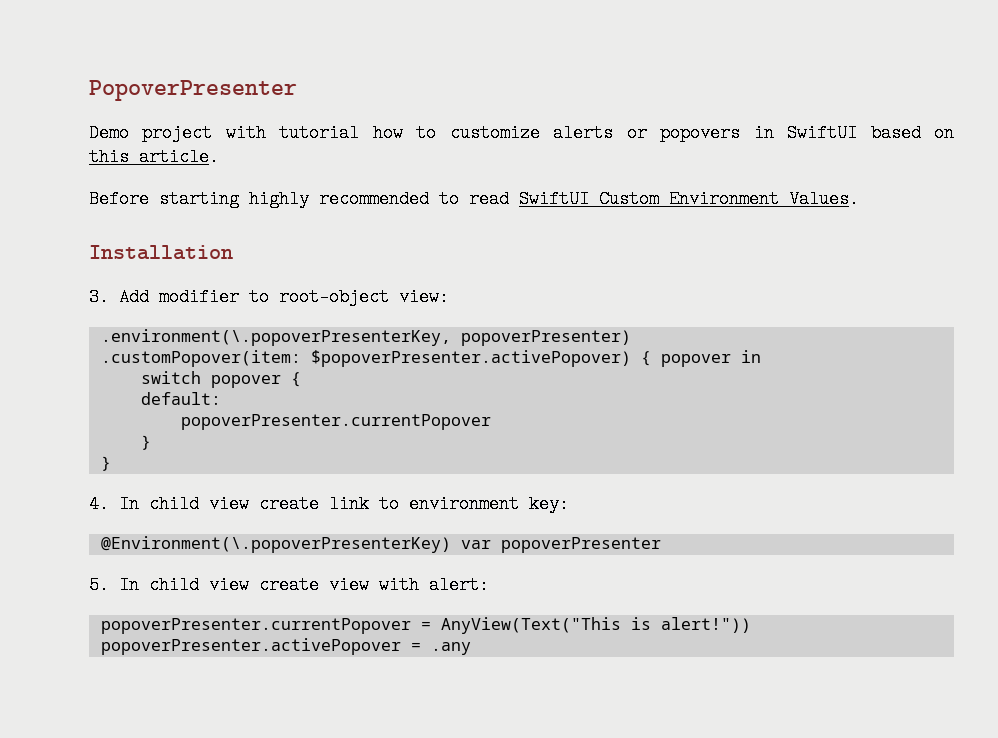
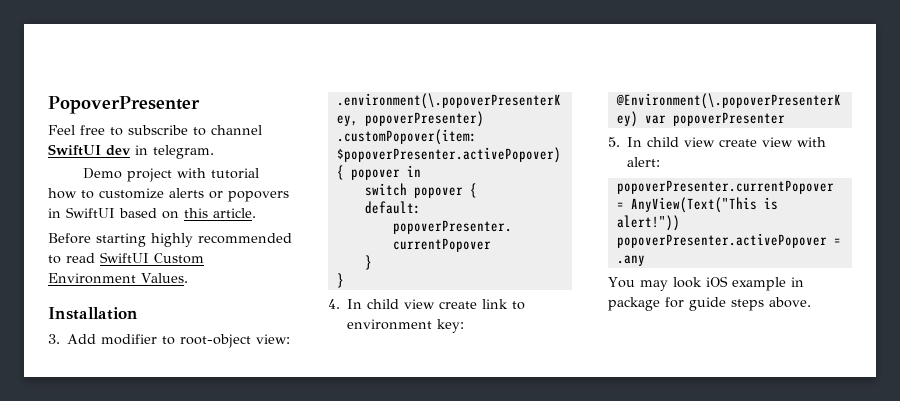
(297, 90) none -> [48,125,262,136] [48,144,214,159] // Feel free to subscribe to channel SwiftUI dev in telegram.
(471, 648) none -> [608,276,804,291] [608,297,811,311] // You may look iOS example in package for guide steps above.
◆ ◆ ◆
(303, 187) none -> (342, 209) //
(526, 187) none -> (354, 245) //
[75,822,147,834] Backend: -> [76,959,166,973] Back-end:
◆ ◆ ◆
Only lines holding the word "none" belong in the answer; copy all of them from the records.

(297, 90) none -> [48,125,262,136] [48,144,214,159] // Feel free to subscribe to channel SwiftUI dev in telegram.
(471, 648) none -> [608,276,804,291] [608,297,811,311] // You may look iOS example in package for guide steps above.
(303, 187) none -> (342, 209) //
(526, 187) none -> (354, 245) //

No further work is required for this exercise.